US ‘understands anger’ over Okinawa rape claim
The United States ambassador to Japan vowed “complete and unequivocal cooperation” on Wednesday over the alleged rape of a local woman by two servicemen on an island fed up with hosting the US military.
Ambassador John Roos moved swiftly to reassure people on the southern Japanese island of Okinawa that he shared their anger over an incident that has the potential to act as a lightning rod for growing anti-US feeling.
Roos said the US government and military would “provide full, complete and unequivocal cooperation to the Japanese authorities in their investigation”.

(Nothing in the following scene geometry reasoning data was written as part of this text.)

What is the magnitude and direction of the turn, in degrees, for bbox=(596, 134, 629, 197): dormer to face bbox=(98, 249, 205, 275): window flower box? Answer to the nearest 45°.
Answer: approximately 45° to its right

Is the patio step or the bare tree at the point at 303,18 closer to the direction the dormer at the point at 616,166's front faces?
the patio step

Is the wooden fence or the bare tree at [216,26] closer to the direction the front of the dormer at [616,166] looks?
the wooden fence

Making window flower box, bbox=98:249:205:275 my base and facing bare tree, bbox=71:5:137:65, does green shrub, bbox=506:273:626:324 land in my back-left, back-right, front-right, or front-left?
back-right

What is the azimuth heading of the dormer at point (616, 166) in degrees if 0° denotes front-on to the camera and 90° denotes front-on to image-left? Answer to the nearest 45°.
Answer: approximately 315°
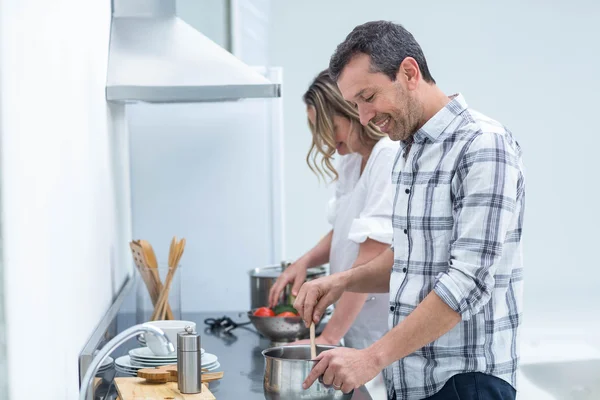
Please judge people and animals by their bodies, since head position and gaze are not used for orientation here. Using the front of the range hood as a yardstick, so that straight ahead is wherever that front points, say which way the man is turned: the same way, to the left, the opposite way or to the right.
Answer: the opposite way

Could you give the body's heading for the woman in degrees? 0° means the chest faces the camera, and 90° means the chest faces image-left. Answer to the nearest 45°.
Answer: approximately 45°

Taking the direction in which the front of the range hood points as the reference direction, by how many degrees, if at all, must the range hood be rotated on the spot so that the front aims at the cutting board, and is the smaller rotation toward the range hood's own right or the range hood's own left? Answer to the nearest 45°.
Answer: approximately 90° to the range hood's own right

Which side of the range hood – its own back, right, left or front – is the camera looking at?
right

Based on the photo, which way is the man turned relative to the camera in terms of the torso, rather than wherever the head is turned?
to the viewer's left

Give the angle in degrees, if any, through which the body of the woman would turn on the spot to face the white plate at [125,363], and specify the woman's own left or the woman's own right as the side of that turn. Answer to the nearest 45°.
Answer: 0° — they already face it

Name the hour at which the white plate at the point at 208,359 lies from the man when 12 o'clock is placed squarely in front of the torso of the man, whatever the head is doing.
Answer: The white plate is roughly at 1 o'clock from the man.

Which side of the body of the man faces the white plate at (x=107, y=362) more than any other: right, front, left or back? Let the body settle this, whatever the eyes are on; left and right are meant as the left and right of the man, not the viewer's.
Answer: front

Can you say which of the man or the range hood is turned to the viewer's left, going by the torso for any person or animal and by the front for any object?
the man

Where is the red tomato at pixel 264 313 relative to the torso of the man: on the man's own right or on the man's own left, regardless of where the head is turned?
on the man's own right

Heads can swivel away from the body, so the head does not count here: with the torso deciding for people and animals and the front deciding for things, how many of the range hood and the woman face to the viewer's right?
1

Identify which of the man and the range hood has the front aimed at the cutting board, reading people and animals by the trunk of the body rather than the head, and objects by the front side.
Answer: the man
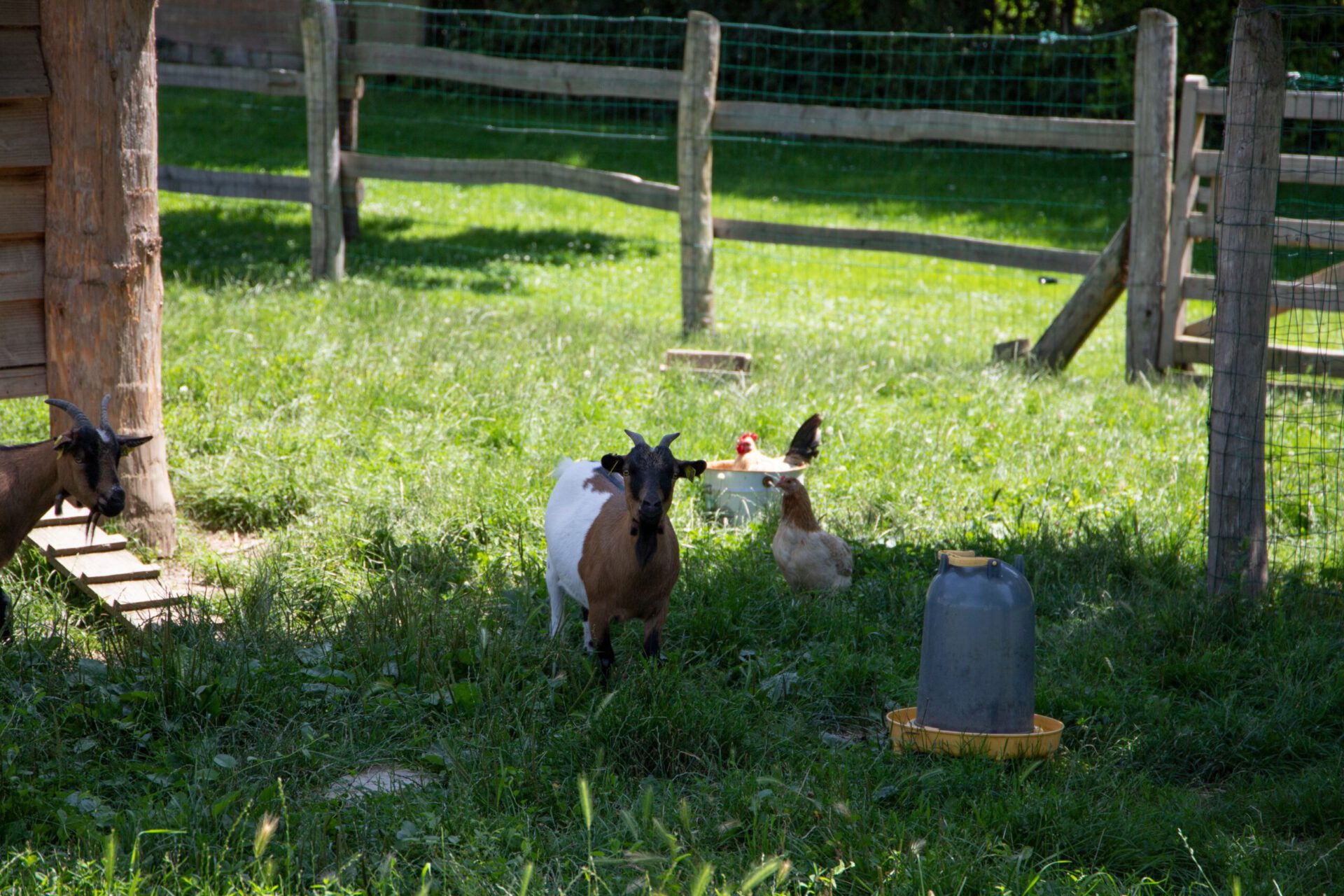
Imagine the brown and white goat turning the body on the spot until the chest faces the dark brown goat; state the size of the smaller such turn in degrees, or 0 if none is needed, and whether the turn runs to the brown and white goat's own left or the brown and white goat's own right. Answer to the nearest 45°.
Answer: approximately 135° to the brown and white goat's own right

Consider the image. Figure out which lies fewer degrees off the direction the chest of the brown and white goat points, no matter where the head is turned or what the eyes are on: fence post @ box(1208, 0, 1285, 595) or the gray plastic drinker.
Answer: the gray plastic drinker

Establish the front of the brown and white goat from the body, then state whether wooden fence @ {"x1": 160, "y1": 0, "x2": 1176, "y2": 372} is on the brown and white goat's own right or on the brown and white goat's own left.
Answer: on the brown and white goat's own left

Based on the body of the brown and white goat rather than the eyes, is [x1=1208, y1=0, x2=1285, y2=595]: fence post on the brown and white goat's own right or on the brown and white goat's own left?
on the brown and white goat's own left

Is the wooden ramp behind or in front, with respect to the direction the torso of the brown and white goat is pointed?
behind

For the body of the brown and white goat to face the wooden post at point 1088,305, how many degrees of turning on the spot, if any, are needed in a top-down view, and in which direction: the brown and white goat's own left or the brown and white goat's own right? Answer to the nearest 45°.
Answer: approximately 90° to the brown and white goat's own left

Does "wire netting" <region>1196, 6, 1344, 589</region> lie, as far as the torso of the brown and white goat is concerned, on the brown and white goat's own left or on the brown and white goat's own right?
on the brown and white goat's own left

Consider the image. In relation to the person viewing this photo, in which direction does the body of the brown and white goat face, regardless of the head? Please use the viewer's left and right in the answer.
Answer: facing the viewer and to the right of the viewer
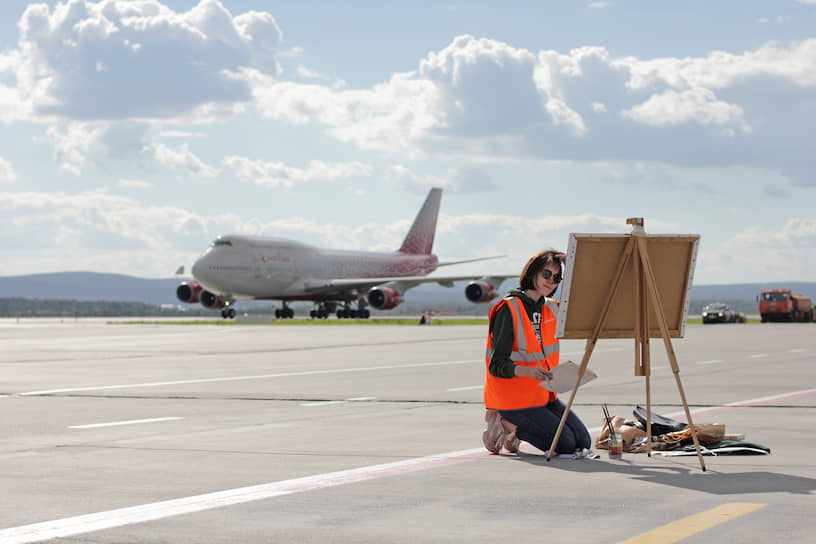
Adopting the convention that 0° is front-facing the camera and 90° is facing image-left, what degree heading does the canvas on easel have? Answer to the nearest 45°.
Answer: approximately 135°
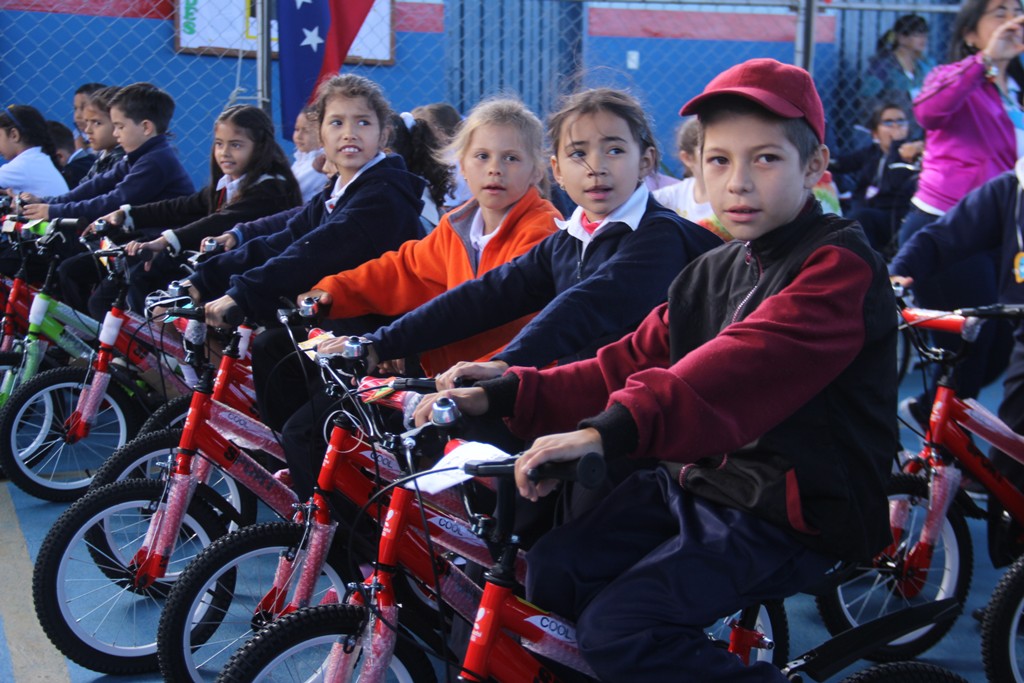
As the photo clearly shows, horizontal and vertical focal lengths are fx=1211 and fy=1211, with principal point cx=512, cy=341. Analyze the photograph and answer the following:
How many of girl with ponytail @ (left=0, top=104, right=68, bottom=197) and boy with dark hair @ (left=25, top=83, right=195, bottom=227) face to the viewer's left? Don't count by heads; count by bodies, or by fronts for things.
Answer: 2

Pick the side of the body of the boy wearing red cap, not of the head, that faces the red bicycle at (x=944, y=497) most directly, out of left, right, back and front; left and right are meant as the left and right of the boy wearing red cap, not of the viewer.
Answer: back

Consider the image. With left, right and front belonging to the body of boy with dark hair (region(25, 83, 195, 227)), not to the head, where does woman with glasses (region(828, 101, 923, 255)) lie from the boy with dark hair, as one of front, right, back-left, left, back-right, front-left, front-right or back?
back

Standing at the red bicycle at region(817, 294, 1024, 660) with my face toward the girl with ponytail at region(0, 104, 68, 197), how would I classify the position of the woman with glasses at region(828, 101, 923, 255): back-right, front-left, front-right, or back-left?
front-right

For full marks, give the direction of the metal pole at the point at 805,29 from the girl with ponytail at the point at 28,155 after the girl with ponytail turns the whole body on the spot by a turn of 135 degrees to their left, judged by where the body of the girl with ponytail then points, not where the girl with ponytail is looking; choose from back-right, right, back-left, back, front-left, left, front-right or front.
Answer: front

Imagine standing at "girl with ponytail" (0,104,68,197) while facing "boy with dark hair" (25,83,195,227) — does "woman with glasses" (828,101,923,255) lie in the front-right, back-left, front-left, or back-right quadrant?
front-left

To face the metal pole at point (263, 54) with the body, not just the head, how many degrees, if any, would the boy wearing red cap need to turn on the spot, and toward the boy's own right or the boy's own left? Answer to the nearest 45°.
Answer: approximately 90° to the boy's own right

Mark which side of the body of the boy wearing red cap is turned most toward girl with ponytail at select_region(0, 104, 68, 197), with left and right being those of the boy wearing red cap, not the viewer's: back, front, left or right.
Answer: right

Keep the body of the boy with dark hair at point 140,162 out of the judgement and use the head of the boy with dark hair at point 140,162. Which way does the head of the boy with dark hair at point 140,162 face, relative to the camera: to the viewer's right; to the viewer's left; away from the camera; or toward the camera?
to the viewer's left

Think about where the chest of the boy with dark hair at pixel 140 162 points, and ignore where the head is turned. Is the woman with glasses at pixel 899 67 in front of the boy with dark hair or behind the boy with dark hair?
behind

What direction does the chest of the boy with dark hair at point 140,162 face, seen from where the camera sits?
to the viewer's left

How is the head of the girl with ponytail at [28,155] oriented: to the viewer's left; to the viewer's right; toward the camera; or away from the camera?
to the viewer's left

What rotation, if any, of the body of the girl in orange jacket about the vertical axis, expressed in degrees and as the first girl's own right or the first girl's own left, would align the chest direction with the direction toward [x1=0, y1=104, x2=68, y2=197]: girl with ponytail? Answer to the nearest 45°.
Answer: approximately 90° to the first girl's own right

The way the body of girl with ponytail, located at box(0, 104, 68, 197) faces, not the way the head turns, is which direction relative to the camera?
to the viewer's left

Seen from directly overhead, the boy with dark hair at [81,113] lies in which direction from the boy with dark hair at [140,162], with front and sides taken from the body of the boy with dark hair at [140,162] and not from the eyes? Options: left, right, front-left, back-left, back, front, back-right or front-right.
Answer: right

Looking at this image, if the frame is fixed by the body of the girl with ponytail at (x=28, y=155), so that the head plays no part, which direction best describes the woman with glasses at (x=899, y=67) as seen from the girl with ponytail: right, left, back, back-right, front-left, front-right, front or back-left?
back

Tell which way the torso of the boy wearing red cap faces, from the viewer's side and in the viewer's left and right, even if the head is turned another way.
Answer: facing the viewer and to the left of the viewer
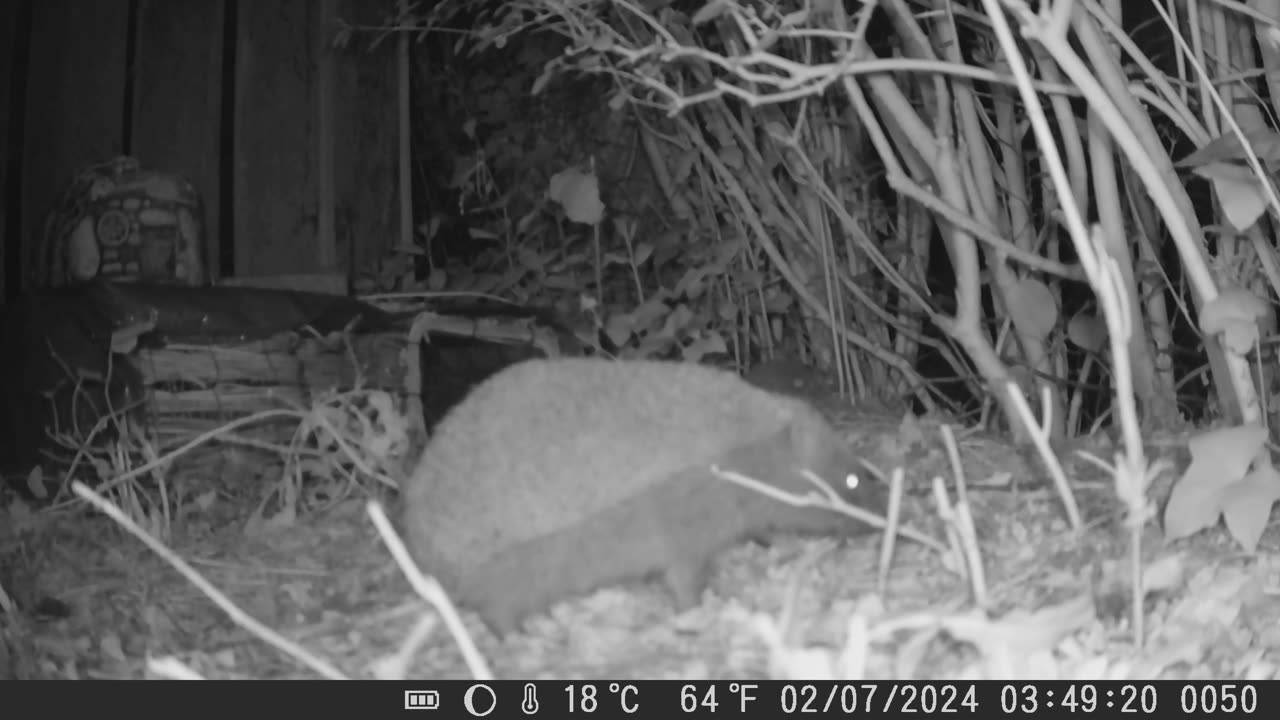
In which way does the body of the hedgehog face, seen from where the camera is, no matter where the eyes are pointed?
to the viewer's right
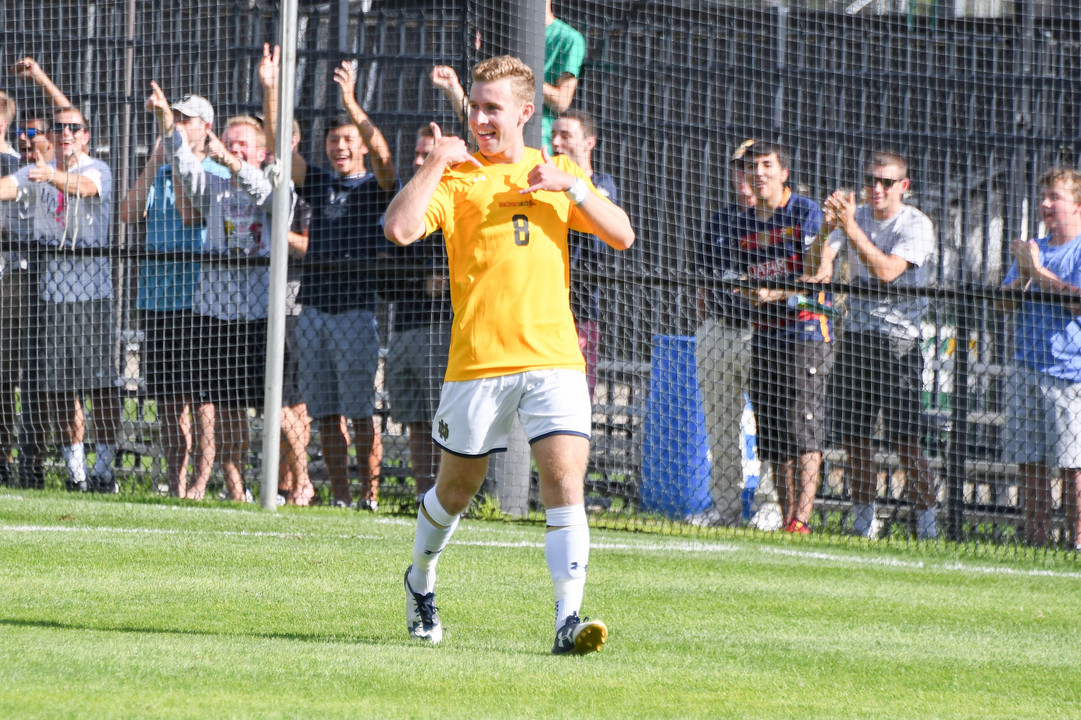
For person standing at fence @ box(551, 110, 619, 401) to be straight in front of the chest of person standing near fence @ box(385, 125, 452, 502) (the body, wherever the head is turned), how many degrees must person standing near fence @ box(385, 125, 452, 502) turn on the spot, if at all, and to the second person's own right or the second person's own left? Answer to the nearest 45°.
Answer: approximately 90° to the second person's own left

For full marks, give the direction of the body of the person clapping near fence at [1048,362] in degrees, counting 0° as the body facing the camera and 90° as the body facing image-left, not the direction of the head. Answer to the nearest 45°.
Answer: approximately 45°

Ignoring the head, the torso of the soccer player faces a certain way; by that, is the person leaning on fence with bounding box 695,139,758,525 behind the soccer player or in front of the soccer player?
behind

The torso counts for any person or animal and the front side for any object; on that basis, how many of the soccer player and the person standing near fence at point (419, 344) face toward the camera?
2

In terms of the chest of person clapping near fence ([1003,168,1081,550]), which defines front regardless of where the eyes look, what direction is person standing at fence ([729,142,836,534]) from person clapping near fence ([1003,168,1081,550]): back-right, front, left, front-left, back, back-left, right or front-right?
front-right

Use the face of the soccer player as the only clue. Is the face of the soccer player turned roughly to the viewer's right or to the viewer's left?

After a meeting with vice foreign minister Shuji Kira, who is standing in while Foreign Minister Koichiro Gemba is in Europe, Roos said: “I do understand the anger that many people feel with respect to this reported incident.”
He said he wanted the Japanese people to know that he shared that anger.
Okinawa governor Hirokazu Nakaima, a vocal critic of the size of the vast US presence on the island, met Defence Minister Satoshi Morimoto and expressed his fury, describing the alleged crime as “insane”.
The arrest of the two men on Tuesday is a potential flashpoint in relations between the US military and their reluctant Okinawan hosts.
Previous incidents have sparked angry large-scale demonstrations, with participants demanding a cutting back of the US presence. Around half of the 47,000 military personnel Washington has in Japan are based in Okinawa.
Relations at the moment are especially prickly, with locals resentful of the deployment of 12 tilt-rotor Osprey aircraft.
Ostensibly, the objections centre on the Osprey’s perceived poor safety record, but commentators say it is a proxy issue for islanders fed up with what they see as an unequal burden and calling for mainland Japan to step up to the plate.
Despite the groundswell of opinion, the strategic importance of the Okinawan archipelago, which strings out from the Japanese mainland to Taiwan, makes it a vital bulwark against the rising might of China.
Neither Washington nor Tokyo, which depends on its ally for defence, is able to countenance a large-scale US drawdown from the area.
The leading Mainichi Shimbun daily said the two servicemen, both aged 23, had flown to Okinawa on Sunday and were arrested hours before they planned to leave on Tuesday.
The paper, citing police sources, said they had allegedly approached the woman on the street and sexually assaulted her. The woman suffered injuries to the neck, it said.